[[ Given information open ]]

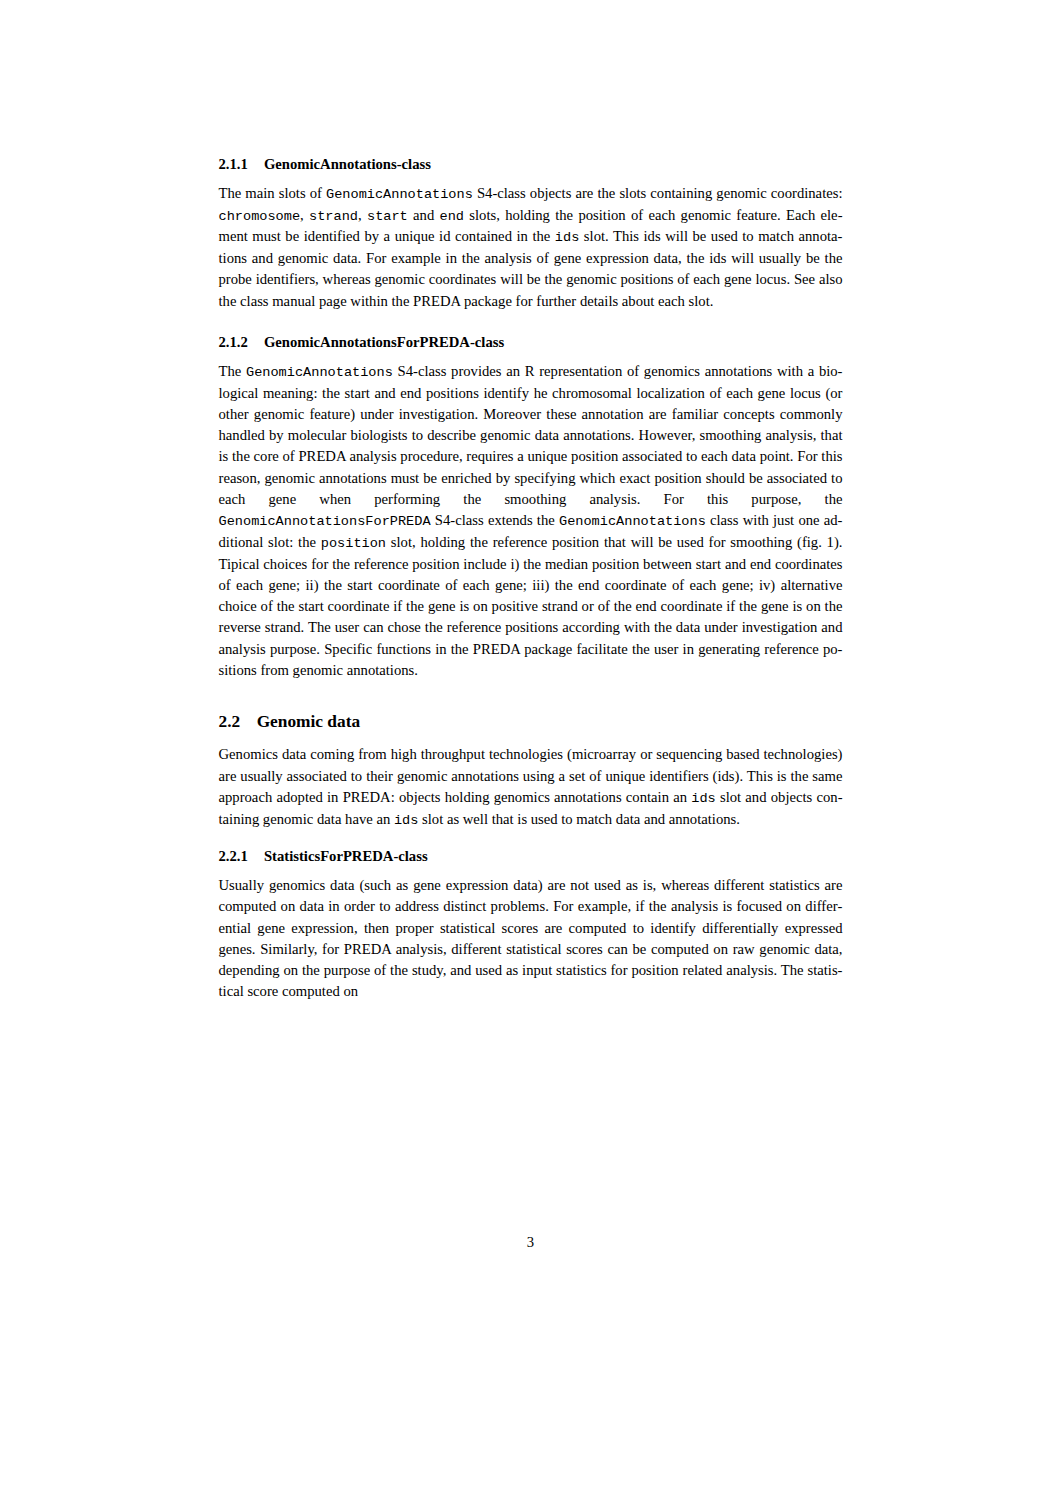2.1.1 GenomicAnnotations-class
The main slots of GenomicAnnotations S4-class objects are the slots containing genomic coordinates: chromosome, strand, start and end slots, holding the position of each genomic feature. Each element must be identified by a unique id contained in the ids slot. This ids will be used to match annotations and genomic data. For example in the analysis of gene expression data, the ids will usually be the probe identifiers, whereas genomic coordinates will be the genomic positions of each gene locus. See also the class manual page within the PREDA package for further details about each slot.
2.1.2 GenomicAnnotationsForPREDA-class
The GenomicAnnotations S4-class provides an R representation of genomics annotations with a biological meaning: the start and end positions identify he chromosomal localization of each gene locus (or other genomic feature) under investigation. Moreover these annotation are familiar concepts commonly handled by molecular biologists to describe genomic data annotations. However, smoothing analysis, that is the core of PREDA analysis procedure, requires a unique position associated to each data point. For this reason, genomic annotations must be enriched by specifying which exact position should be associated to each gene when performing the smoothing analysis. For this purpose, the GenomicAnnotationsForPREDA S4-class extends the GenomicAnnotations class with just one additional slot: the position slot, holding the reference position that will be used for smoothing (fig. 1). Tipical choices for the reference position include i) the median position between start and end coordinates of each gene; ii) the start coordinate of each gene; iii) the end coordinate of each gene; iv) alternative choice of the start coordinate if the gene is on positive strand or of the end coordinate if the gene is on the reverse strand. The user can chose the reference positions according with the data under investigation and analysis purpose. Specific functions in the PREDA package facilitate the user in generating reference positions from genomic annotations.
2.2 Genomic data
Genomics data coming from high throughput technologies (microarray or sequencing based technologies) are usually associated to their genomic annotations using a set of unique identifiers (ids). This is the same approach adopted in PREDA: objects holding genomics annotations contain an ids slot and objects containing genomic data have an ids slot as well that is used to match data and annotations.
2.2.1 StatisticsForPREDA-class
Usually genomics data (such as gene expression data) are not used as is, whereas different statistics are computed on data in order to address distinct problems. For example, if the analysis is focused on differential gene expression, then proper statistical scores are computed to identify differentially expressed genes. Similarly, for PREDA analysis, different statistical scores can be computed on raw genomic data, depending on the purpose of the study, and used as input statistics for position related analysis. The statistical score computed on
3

[[ Given information closed ]]

Retype the whole listing above exactly as written. Skip the pictures.

2.1.1 GenomicAnnotations-class
The main slots of GenomicAnnotations S4-class objects are the slots containing genomic coordinates: chromosome, strand, start and end slots, holding the position of each genomic feature. Each element must be identified by a unique id contained in the ids slot. This ids will be used to match annotations and genomic data. For example in the analysis of gene expression data, the ids will usually be the probe identifiers, whereas genomic coordinates will be the genomic positions of each gene locus. See also the class manual page within the PREDA package for further details about each slot.
2.1.2 GenomicAnnotationsForPREDA-class
The GenomicAnnotations S4-class provides an R representation of genomics annotations with a biological meaning: the start and end positions identify he chromosomal localization of each gene locus (or other genomic feature) under investigation. Moreover these annotation are familiar concepts commonly handled by molecular biologists to describe genomic data annotations. However, smoothing analysis, that is the core of PREDA analysis procedure, requires a unique position associated to each data point. For this reason, genomic annotations must be enriched by specifying which exact position should be associated to each gene when performing the smoothing analysis. For this purpose, the GenomicAnnotationsForPREDA S4-class extends the GenomicAnnotations class with just one additional slot: the position slot, holding the reference position that will be used for smoothing (fig. 1). Tipical choices for the reference position include i) the median position between start and end coordinates of each gene; ii) the start coordinate of each gene; iii) the end coordinate of each gene; iv) alternative choice of the start coordinate if the gene is on positive strand or of the end coordinate if the gene is on the reverse strand. The user can chose the reference positions according with the data under investigation and analysis purpose. Specific functions in the PREDA package facilitate the user in generating reference positions from genomic annotations.
2.2 Genomic data
Genomics data coming from high throughput technologies (microarray or sequencing based technologies) are usually associated to their genomic annotations using a set of unique identifiers (ids). This is the same approach adopted in PREDA: objects holding genomics annotations contain an ids slot and objects containing genomic data have an ids slot as well that is used to match data and annotations.
2.2.1 StatisticsForPREDA-class
Usually genomics data (such as gene expression data) are not used as is, whereas different statistics are computed on data in order to address distinct problems. For example, if the analysis is focused on differential gene expression, then proper statistical scores are computed to identify differentially expressed genes. Similarly, for PREDA analysis, different statistical scores can be computed on raw genomic data, depending on the purpose of the study, and used as input statistics for position related analysis. The statistical score computed on
3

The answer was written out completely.